All components require splicing. The inner liner and body plies are spliced with a square-ended overlap. Tread and sidewall are joined with a skived splice, where the joining ends are bevel-cut. Belts are spliced end to end with no overlap. Splices that are too heavy or non-symmetrical will generate defects in force variation, balance, or bulge parameters. Splices that are too light or open can lead to visual defects and in some cases tire failure. The final product of the TBM process is called a green tire, where green refers to the uncured state.
Pirelli Tire developed a special process called MIRS that uses robots to position and rotate the building drums under stations that apply the various components, usually via extrusion and strip winding methods. This permits the equipment to build different tire sizes in consecutive operations without the need to change tooling or setups. This process is well suited to small volume production with frequent size changes.

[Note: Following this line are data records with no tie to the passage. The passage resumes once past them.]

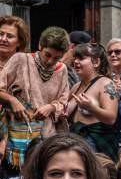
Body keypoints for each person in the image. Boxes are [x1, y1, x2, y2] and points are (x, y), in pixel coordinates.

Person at [0, 26, 70, 171]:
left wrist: (51, 107)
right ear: (40, 46)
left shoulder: (62, 69)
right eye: (47, 55)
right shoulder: (21, 59)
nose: (51, 61)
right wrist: (13, 101)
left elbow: (64, 101)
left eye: (56, 58)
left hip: (46, 136)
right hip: (16, 137)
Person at [65, 43, 119, 161]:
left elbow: (111, 118)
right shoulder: (76, 87)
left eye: (81, 58)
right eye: (75, 58)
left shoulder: (106, 84)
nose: (76, 62)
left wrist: (92, 108)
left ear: (96, 62)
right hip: (74, 142)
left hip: (96, 145)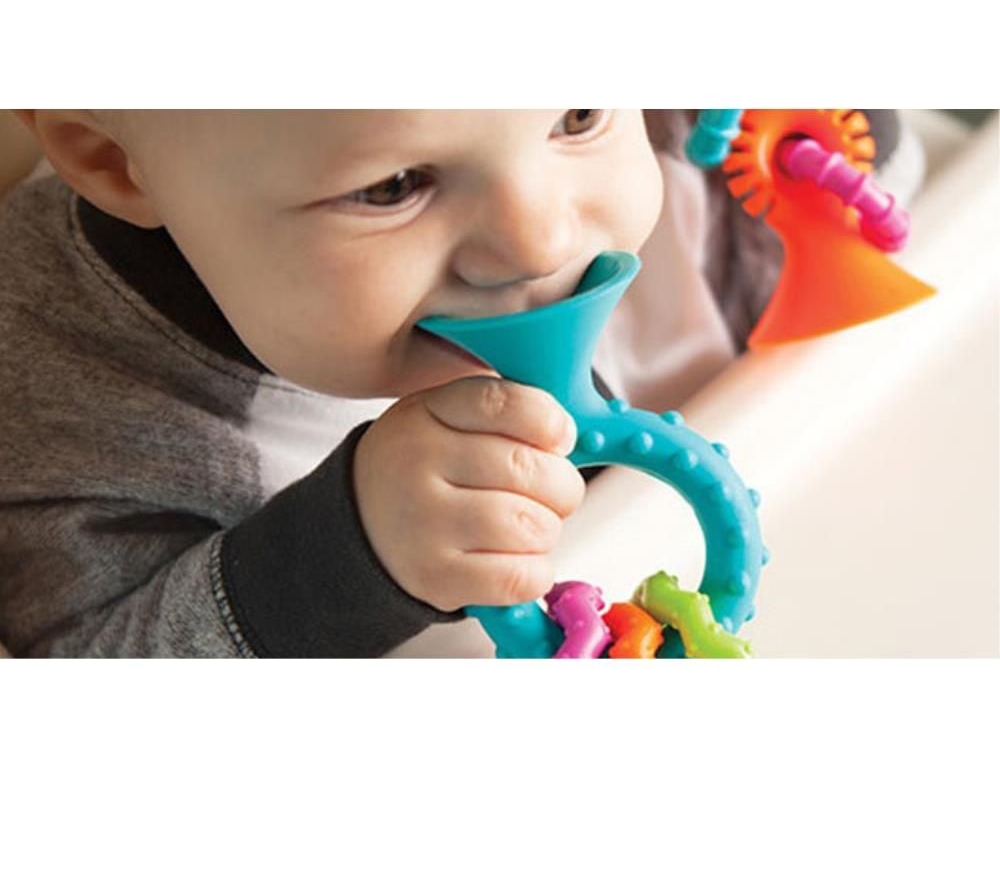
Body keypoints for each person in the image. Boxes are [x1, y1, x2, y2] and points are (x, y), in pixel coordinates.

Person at [0, 109, 919, 657]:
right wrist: (350, 554)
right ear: (113, 162)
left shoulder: (695, 128)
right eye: (396, 185)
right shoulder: (65, 385)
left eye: (578, 116)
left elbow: (898, 171)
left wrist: (829, 152)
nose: (541, 241)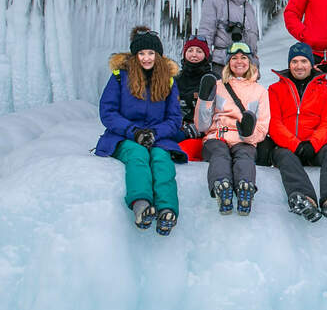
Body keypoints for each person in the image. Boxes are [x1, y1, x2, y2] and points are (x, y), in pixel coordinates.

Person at [93, 26, 186, 235]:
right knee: (138, 155)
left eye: (151, 53)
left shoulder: (168, 81)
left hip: (157, 137)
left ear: (158, 55)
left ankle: (167, 210)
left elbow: (174, 119)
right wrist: (133, 132)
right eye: (142, 53)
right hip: (123, 136)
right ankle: (141, 205)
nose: (146, 58)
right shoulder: (120, 77)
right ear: (135, 55)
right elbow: (108, 112)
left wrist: (155, 134)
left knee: (162, 159)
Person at [258, 42, 327, 222]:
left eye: (304, 61)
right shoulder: (275, 90)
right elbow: (274, 122)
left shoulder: (325, 90)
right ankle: (304, 199)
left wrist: (313, 143)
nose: (299, 66)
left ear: (311, 64)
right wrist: (296, 145)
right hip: (287, 146)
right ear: (289, 64)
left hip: (314, 146)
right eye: (295, 61)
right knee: (284, 156)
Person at [194, 42, 270, 216]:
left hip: (243, 139)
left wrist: (248, 134)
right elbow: (201, 126)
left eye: (244, 58)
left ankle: (245, 187)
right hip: (216, 136)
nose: (239, 62)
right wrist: (204, 101)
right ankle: (222, 185)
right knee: (219, 154)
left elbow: (263, 126)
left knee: (245, 156)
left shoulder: (260, 91)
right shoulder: (218, 86)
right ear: (228, 62)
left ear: (251, 62)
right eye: (234, 58)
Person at [200, 0, 260, 76]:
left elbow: (253, 39)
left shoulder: (248, 7)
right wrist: (204, 63)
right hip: (221, 63)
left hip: (245, 65)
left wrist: (255, 65)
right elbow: (206, 32)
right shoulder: (214, 0)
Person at [175, 35, 212, 161]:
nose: (194, 55)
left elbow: (219, 111)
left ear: (206, 55)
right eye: (190, 51)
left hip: (202, 134)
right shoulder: (176, 79)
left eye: (199, 51)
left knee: (179, 152)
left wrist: (197, 129)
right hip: (177, 129)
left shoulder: (213, 79)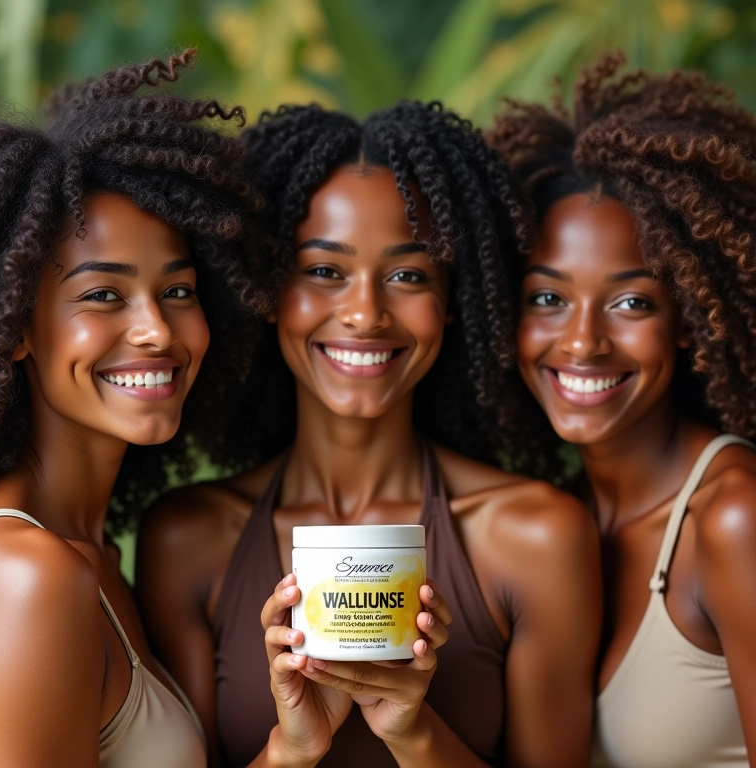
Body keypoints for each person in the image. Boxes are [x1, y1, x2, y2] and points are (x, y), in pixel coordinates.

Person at [136, 101, 601, 768]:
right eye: (324, 271)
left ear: (453, 300)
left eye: (409, 275)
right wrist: (292, 748)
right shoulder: (188, 541)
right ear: (267, 290)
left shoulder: (536, 536)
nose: (364, 312)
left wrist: (413, 731)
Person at [0, 51, 267, 766]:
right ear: (16, 326)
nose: (157, 329)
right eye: (103, 295)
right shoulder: (27, 576)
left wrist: (290, 752)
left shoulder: (96, 553)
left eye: (177, 290)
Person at [489, 53, 756, 767]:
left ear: (694, 315)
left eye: (633, 302)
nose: (581, 341)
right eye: (547, 298)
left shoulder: (734, 519)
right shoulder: (552, 520)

The largest tire makers have internally developed automated tire-assembly machines in an effort to create competitive advantages in tire construction precision, high production yield, and reduced labor. Nevertheless, there is a large base of machine builders who produce tire-building machines.
Curing is the process of applying pressure to the green tire in a mold in order to give it its final shape and applying heat energy to stimulate the chemical reaction between the rubber and other materials. In this process the green tire is automatically transferred onto the lower mold bead seat, a rubber bladder is inserted into the green tire, and the mold closes while the bladder inflates. As the mold closes and is locked the bladder pressure increases so as to make the green tire flow into the mold, taking on the tread pattern and sidewall lettering engraved into the mold. The bladder is filled with a recirculating heat transfer medium, such as steam, hot water, or inert gas. Temperatures are in the area of 350 degrees Fahrenheit with pressures around 350 PSI. Passenger tires cure in approximately 16 minutes. At the end of cure the pressure is bled down, the mold opened, and the tire stripped out of the mold. The tire may be placed on a PCI, or post-cure inflator, that will hold the tire fully inflated while it cools. There are two generic curing press types, mechanical and hydraulic. Mechanical presses hold the mold closed via toggle linkages, while hydraulic presses use hydraulic oil as the prime mover for machine motion, and lock the mold with a breech-lock mechanism. Hydraulic presses have emerged as the most cost-effective because the press structure does not have to withstand the mold-opening pressure and can therefore be relatively lightweight. There are two generic mold types, two-piece molds and segmental molds.
Large off-road tires are often cured in ovens with cure times approaching 24 hours.
After the tire has been cured, there are several additional operations. Tire uniformity measurement is a test where the tire is automatically mounted on wheel halves, inflated, run against a simulated road surface, and measured for force variation. Tire balance measurement is a test where the tire is automatically placed on wheel halves, rotated at a high speed and measured for imbalance.
Large commercial truck/bus tires, as well as some passenger and light truck tires, are inspected by X-ray or magnetic induction based inspection machines, that can penetrate the rubber to analyze the steel cord structure.
In the final step, tires are inspected by human eyes for numerous visual defects such as incomplete mold fill, exposed cords, blisters, blemishes, and others.
For a list of tire companies, see the List of tire companies, and a ranking of the largest tire manufacturers see List of largest tire manufacturers.
Several carcinogenic substances are formed during the manufacturing of rubber tyres, including nitrosamines[7] and dibenzopyrenes.[8]